*Dataset excerpts*.
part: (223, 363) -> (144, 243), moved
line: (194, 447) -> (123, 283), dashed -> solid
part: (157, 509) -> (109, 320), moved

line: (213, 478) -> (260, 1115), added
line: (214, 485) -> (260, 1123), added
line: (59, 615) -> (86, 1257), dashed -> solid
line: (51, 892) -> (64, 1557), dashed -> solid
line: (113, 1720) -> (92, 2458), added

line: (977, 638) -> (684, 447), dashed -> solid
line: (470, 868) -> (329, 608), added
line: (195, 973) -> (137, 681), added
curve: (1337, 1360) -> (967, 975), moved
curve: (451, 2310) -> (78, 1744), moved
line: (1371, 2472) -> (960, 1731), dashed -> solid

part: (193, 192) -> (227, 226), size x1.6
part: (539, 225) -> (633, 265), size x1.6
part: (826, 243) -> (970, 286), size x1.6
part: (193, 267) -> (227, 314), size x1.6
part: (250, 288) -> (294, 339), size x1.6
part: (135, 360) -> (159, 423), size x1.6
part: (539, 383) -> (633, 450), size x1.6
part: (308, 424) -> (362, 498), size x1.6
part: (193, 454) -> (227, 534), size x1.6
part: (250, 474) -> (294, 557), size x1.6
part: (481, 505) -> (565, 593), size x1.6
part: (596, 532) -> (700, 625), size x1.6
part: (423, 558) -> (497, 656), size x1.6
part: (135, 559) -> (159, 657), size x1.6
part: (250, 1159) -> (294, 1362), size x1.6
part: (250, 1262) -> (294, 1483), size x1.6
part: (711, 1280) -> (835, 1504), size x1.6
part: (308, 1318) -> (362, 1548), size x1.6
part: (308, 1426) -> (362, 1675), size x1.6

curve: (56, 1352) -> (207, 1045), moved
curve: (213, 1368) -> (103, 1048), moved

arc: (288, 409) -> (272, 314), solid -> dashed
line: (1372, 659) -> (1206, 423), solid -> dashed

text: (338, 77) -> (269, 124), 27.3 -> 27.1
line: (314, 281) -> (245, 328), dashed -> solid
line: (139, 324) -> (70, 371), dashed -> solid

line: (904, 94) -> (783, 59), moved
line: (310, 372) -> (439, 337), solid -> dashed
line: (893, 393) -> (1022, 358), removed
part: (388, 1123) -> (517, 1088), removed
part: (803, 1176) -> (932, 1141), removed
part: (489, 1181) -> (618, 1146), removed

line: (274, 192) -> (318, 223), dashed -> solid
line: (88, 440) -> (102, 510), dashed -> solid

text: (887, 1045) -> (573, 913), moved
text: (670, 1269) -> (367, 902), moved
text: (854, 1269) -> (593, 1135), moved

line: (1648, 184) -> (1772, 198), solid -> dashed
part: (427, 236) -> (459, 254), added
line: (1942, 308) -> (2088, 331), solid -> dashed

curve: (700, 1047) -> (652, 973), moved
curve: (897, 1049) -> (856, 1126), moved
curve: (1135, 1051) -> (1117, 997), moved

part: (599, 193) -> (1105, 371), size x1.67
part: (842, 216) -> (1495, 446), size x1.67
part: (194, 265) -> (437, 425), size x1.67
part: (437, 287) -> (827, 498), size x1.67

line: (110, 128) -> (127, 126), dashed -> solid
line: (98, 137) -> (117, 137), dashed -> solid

*Exercise*. From the records above, reproduce exactly the lines from the one with "part: (193, 192) -> (227, 226), size x1.6" to the one with "part: (423, 558) -> (497, 656), size x1.6", both included, and no others.

*Result for this task*.
part: (193, 192) -> (227, 226), size x1.6
part: (539, 225) -> (633, 265), size x1.6
part: (826, 243) -> (970, 286), size x1.6
part: (193, 267) -> (227, 314), size x1.6
part: (250, 288) -> (294, 339), size x1.6
part: (135, 360) -> (159, 423), size x1.6
part: (539, 383) -> (633, 450), size x1.6
part: (308, 424) -> (362, 498), size x1.6
part: (193, 454) -> (227, 534), size x1.6
part: (250, 474) -> (294, 557), size x1.6
part: (481, 505) -> (565, 593), size x1.6
part: (596, 532) -> (700, 625), size x1.6
part: (423, 558) -> (497, 656), size x1.6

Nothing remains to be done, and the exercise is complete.